Eventually, after much pain and suffering, Russians let that particular farce fade away, but that did not mean they believed themselves to be defeated culturally. Their national myth is just as strong as that of Great Britain and perhaps stronger than that of the United States. As the American cultural empire became increasingly more modern and less traditional, Russia emerged from communism with a zeal for a pre-Bolshevik past. They doubled down on distinctly Russian sentiments by investing in cultural institutions like the church, the arts, and the academy, to restore their ties to each other and protect themselves from America’s soft power of cultural influence.
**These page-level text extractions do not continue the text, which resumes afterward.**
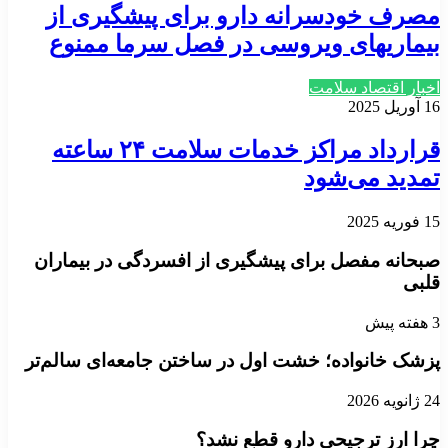
مصرف خودسرانه دارو برای پیشگیری از
بیماریهای ویروسی در فصل سرما ممنوع
اخبار اقتصاد سلامت
16 آوریل 2025
قرارداد مراکز خدمات سلامت ۲۴ ساعته
تمدید می‌شود
15 فوریه 2025
صبحانه مفصل برای پیشگیری از افسردگی در بیماران
قلبی
3 هفته پیش
پزشک خانواده؛ خشت اول در ساختن جامعه‌ای سالم‌تر
24 ژانویه 2026
چرا ارز ترجیحی دارو قطع نشد؟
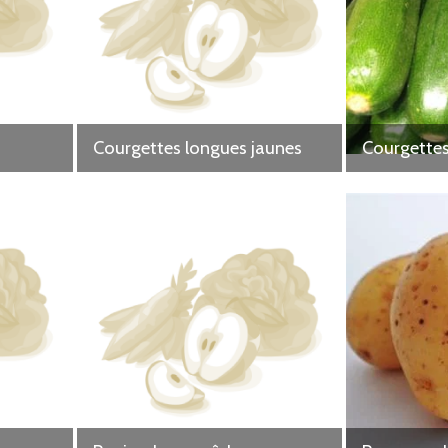
Courgettes longues jaunes
Courgettes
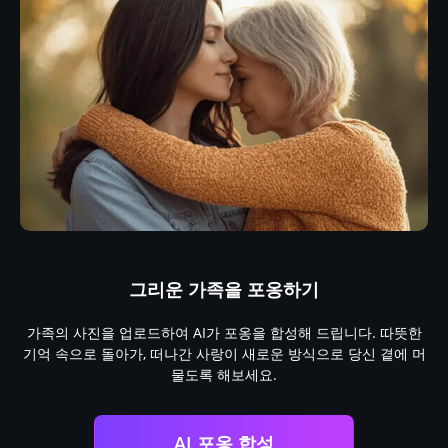
그리운 가족을 포옹하기
가족의 사진을 업로드하여 AI가 포옹을 합성해 드립니다. 따뜻한
옛
기억 속으로 돌아가, 떠나간 사랑이 새로운 방식으로 당신 곁에 머
포
물도록 해보세요.
AI 포옹 합성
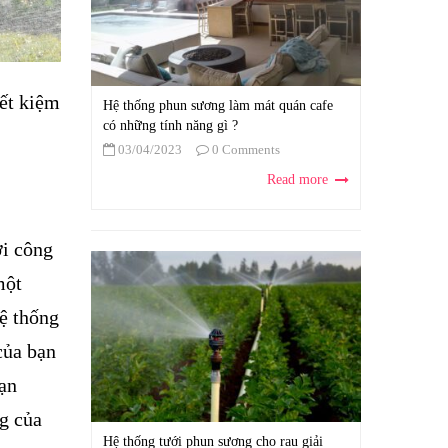
ết kiệm
Hệ thống phun sương làm mát quán cafe
có những tính năng gì ?
03/04/2023
0 Comments
Read more
ới công
một
ệ thống
của bạn
bạn
ng của
Hệ thống tưới phun sương cho rau giải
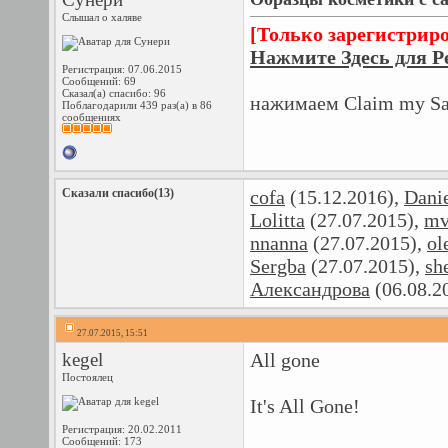
Слышал о халяве
[Только зарегистрир
Нажмите Здесь для Р
Регистрация: 07.06.2015
Сообщений: 69
Сказал(а) спасибо: 96
нажимаем Claim my S
Поблагодарили 439 раз(а) в 86
сообщениях
Сказали спасибо(13)
cofa
(15.12.2016),
Danie
Lolitta
(27.07.2015),
mv
nnanna
(27.07.2015),
ol
Sergba
(27.07.2015),
sh
Александрова
(06.08.2
27.07.2015, 15:51
kegel
All gone
Постоялец
It's All Gone!
Регистрация: 20.02.2011
Сообщений: 173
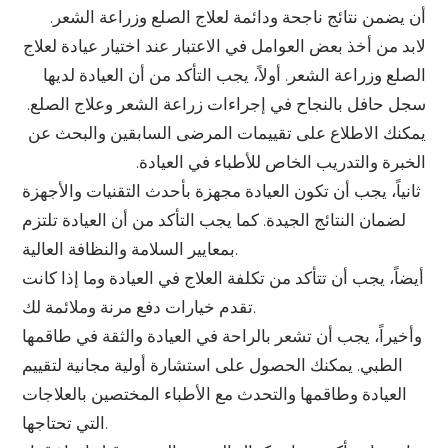
أن يضمن نتائج ناجحة ودائمة لعلاج الصلع وزراعة الشعر.
لابد من أخذ بعض العوامل في الاعتبار عند اختيار عيادة لعلاج
الصلع وزراعة الشعر. أولاً، يجب التأكد من أن العيادة لديها
سجل حافل بالنجاح في إجراءات زراعة الشعر وعلاج الصلع.
يمكنك الاطلاع على تقييمات المرضى السابقين والبحث عن
الخبرة والتدريب الخاص للأطباء في العيادة.
ثانياً، يجب أن تكون العيادة مجهزة بأحدث التقنيات والأجهزة
لضمان النتائج الجيدة. كما يجب التأكد من أن العيادة تلتزم
بمعايير السلامة والنظافة العالية.
أيضاً، يجب أن تتأكد من تكلفة العلاج في العيادة وما إذا كانت
تقدم خيارات دفع مرنة وملائمة لك.
وأخيراً، يجب أن تشعر بالراحة في العيادة والثقة في طاقمها
الطبي. يمكنك الحصول على استشارة أولية مجانية لتقييم
العيادة وطاقمها والتحدث مع الأطباء المختصين بالعلاجات
التي تحتاجها.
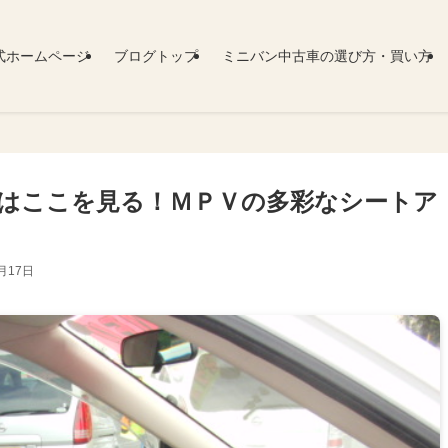
式ホームページ
ブログトップ
ミニバン中古車の選び方・買い方
はここを見る！ＭＰＶの多彩なシートア
月17日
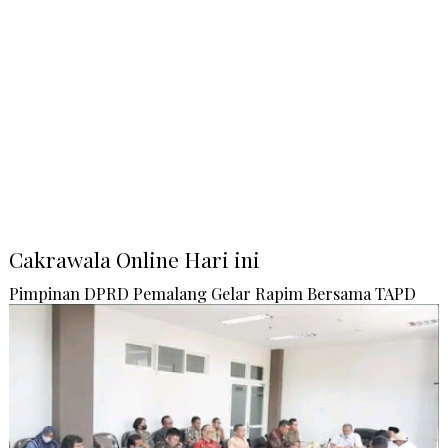
Cakrawala Online Hari ini
Pimpinan DPRD Pemalang Gelar Rapim Bersama TAPD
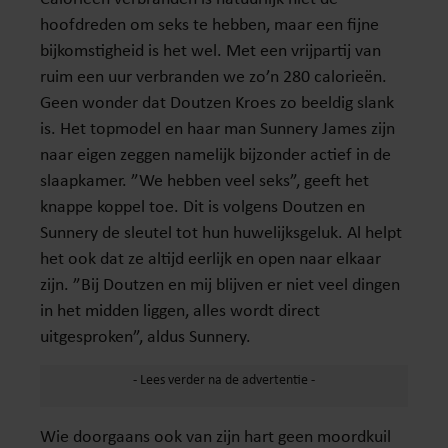
hoofdreden om seks te hebben, maar een fijne
bijkomstigheid is het wel. Met een vrijpartij van
ruim een uur verbranden we zo’n 280 calorieën.
Geen wonder dat Doutzen Kroes zo beeldig slank
is. Het topmodel en haar man Sunnery James zijn
naar eigen zeggen namelijk bijzonder actief in de
slaapkamer. ”We hebben veel seks”, geeft het
knappe koppel toe. Dit is volgens Doutzen en
Sunnery de sleutel tot hun huwelijksgeluk. Al helpt
het ook dat ze altijd eerlijk en open naar elkaar
zijn. ”Bij Doutzen en mij blijven er niet veel dingen
in het midden liggen, alles wordt direct
uitgesproken”, aldus Sunnery.
Wie doorgaans ook van zijn hart geen moordkuil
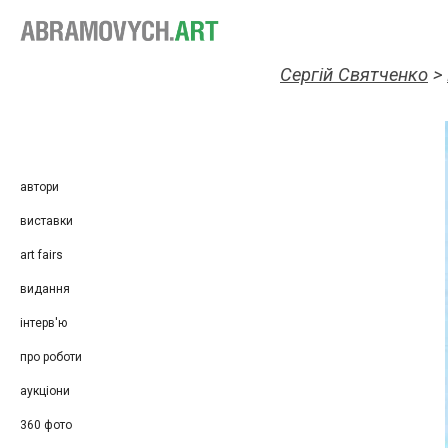
Сергій Святченко
>
автори
виставки
art fairs
видання
інтерв'ю
про роботи
аукціони
360 фото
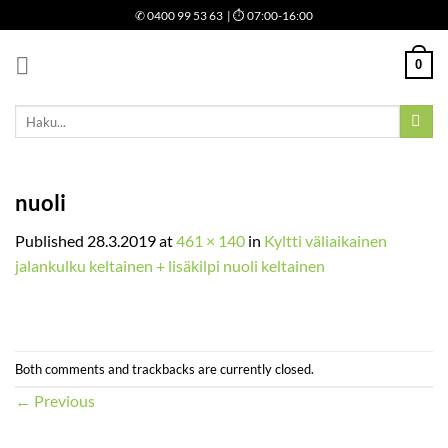
Skip
✆
0400 99 53 63
| ⏱ 07:00-16:00
to
content
0
Etsi:
nuoli
Published
28.3.2019
at
461 × 140
in
Kyltti väliaikainen
jalankulku keltainen + lisäkilpi nuoli keltainen
Both comments and trackbacks are currently closed.
←
Previous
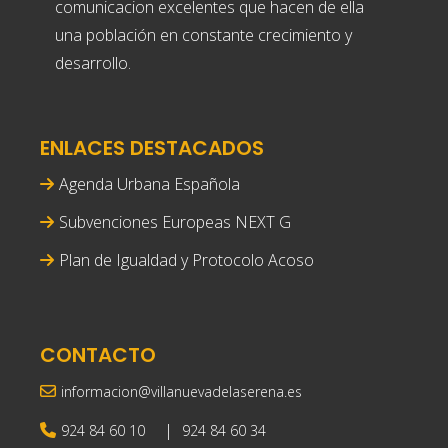
comunicacion excelentes que hacen de ella
una población en constante crecimiento y
desarrollo.
ENLACES DESTACADOS
Agenda Urbana Española
Subvenciones Europeas NEXT G
Plan de Igualdad y Protocolo Acoso
CONTACTO
informacion@villanuevadelaserena.es
|
924 84 60 10
924 84 60 34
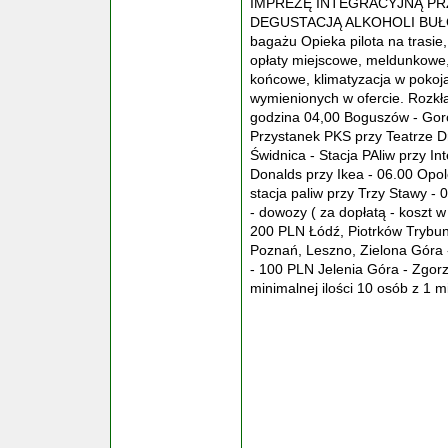
IMPREZĘ INTEGRACYJNĄ PR
DEGUSTACJĄ ALKOHOLI BUŁGA
bagażu Opieka pilota na trasie,
opłaty miejscowe, meldunkowe, 
końcowe, klimatyzacja w pokoj
wymienionych w ofercie. Rozkł
godzina 04,00 Boguszów - Gorc
Przystanek PKS przy Teatrze Dr
Świdnica - Stacja PAliw przy I
Donalds przy Ikea - 06.00 Opole
stacja paliw przy Trzy Stawy - 0
- dowozy ( za dopłatą - koszt 
200 PLN Łódź, Piotrków Trybun
Poznań, Leszno, Zielona Góra 
- 100 PLN Jelenia Góra - Zgorz
minimalnej ilości 10 osób z 1 m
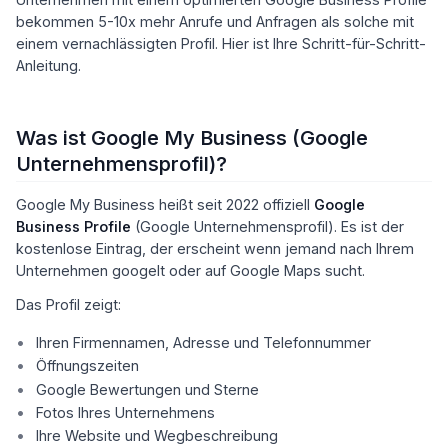
bekommen 5-10x mehr Anrufe und Anfragen als solche mit
einem vernachlässigten Profil. Hier ist Ihre Schritt-für-Schritt-
Anleitung.
Was ist Google My Business (Google
Unternehmensprofil)?
Google My Business heißt seit 2022 offiziell
Google
Business Profile
(Google Unternehmensprofil). Es ist der
kostenlose Eintrag, der erscheint wenn jemand nach Ihrem
Unternehmen googelt oder auf Google Maps sucht.
Das Profil zeigt:
Ihren Firmennamen, Adresse und Telefonnummer
Öffnungszeiten
Google Bewertungen und Sterne
Fotos Ihres Unternehmens
Ihre Website und Wegbeschreibung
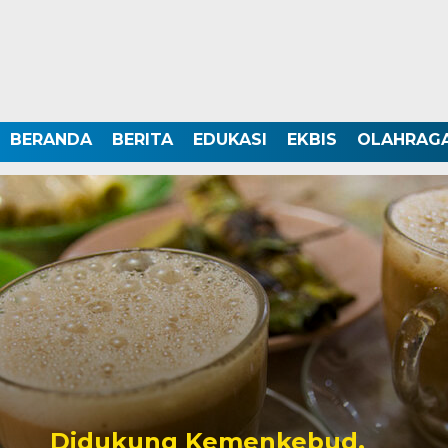
BERANDA
BERITA
EDUKASI
EKBIS
OLAHRAG
Didukung Kemenkebud,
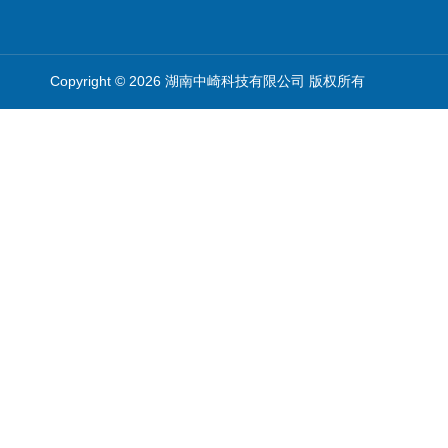
Copyright © 2026 湖南中崎科技有限公司 版权所有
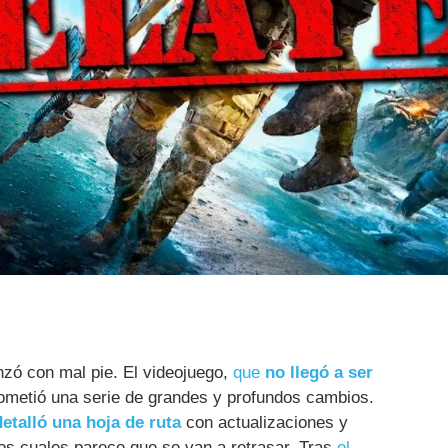
ó con mal pie. El videojuego,
que
no llegó a ser
metió una serie de grandes y profundos cambios.
detalló una hoja de ruta
con actualizaciones y
s cuales parece que se van a retrasar. Tras
el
These institutions have in turn reaffirmed Russia in its identity as a fundamentally good nation with a storied history that uses setbacks as stones to build on their great inheritance. In the later 2000s, Russia found herself rising economically with America, but going in the opposite direction of America’s depleted, secularized, progressive culture.

This narrative has accelerated under Putin, a figurehead of cultural resistance who conducts the pieces of a national orchestra playing to an appreciative audience. Thus, his leadership fuels Russian resolve to be more “on brand,” leaning into the identity that their enemies wish to pillory them with.

We saw this same dynamic play out in the 2016 presidential election, when a supposedly brilliant diplomat, Hilary Clinton, called anyone who would vote for Donald Trump a “deplorable.” Everyone remembers the result: what was meant to be an epithet turned into a trademark banner to rally the Trumpist troops, uniting them against a common foe who openly despised them. The lesson here is that being disliked by the “right” people has the opposite effect intended.

Ultimately, neither America, the United Kingdom, nor any other nation can browbeat Russia by attacking their national brand. Putin’s core customer base—Russia’s voting public—affords him astounding levels of support that haven’t been seen since Ronald Reagan in the United States, even taking the country’s election integrity concerns into consideration. And internationally, Russia suffers from no shortage of friends: major players like Israel, Turkey, China, and India have not fully bought into the West’s renewed crusade against Russia. Perhaps they are pragmatists, not wishing to permanently destroy an economic ecosystem that was starting to reap rewards, or maybe under the surface, they know their own sensibilities are more closely aligned with old, familiar identities held together by borders, language, local customs, and self-interest.

The diplomatic tidepools that pit Russia against certain geopolitical foils and pair her with confederates are inevitable. Every brand eventually establishes a position in the public’s mind, and no amount of censure or promotion can forestall this inevitably. It is the law of perception. Russia’s brand draws crude lines in the international marketplace, a perception that Putin has not only exacerbated, but given the Russian people a cause to glory in: fighting against the perennial enemy of American global influence. The Western elite polarizing their institutions and media organs against Russia will not influence Putin or Russians to change their brand trajectory, but steel their resolve to triumph with it intact.